I don't really drink a lot of beer, but when I do, it's usually thick stouts.
I don't drink much alcohol at all anymore. The days when I did, it was more or
less a contest or a dare among friends, when out and about.

I drink absurd amounts of coffee. Coffee has some anticeptic aspects, but what
role that plays in its interaction with my gut flora is anybody's guess. I
have to figure my microbiome has evolved adaptations to cope. Or not. Maybe
it's just constant churn, who knows?

I fart constantly. I'm not shy about it. I let silent ones rip all the time.
Most of the time, it's odorless air. But when it's not, I crop dust my co-
workers shamelessly. They can deal with it. Smell my innards. Inhale the fumes
of an ecological menagerie roiling inside me. Gas isn't really an unhealthy
thing. It's just a perception of rudeness, like body odor, nose picking and so
on.

...oh yeah, I pick my nose too. Like a fiend. Is that considered "bad" or
something? Whatever. I look at is as another form of seeding the microbiome,
applying the latest patches and AV updates, to harden my system against
intrusion.

My shits are huge. They are solid and a brown, like some hue Bob Ross would
concoct for the trunks of his trees. When I'm sick, it creeps into an acidic
yellow, like vomit, but with an acrid stench.

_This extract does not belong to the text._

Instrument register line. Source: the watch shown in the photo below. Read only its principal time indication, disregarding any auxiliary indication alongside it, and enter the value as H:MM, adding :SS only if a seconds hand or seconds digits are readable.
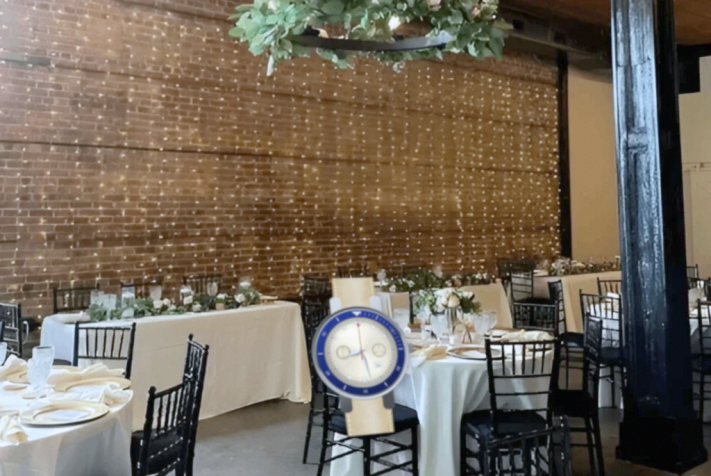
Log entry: 8:28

As for mental fogginess, I can't complain. Maybe the coffee sobers me up.

Reading between the lines, with the gas and the bloating and the fogginess,
I'd guess this resembles a drunkenness that draws parallels with anaerobic
production of alcohol. Take it too far, and you might be brewing a lightly
alcoholic mix, not unlike how kombucha requires ID, even though it's hardly
comparable to beer.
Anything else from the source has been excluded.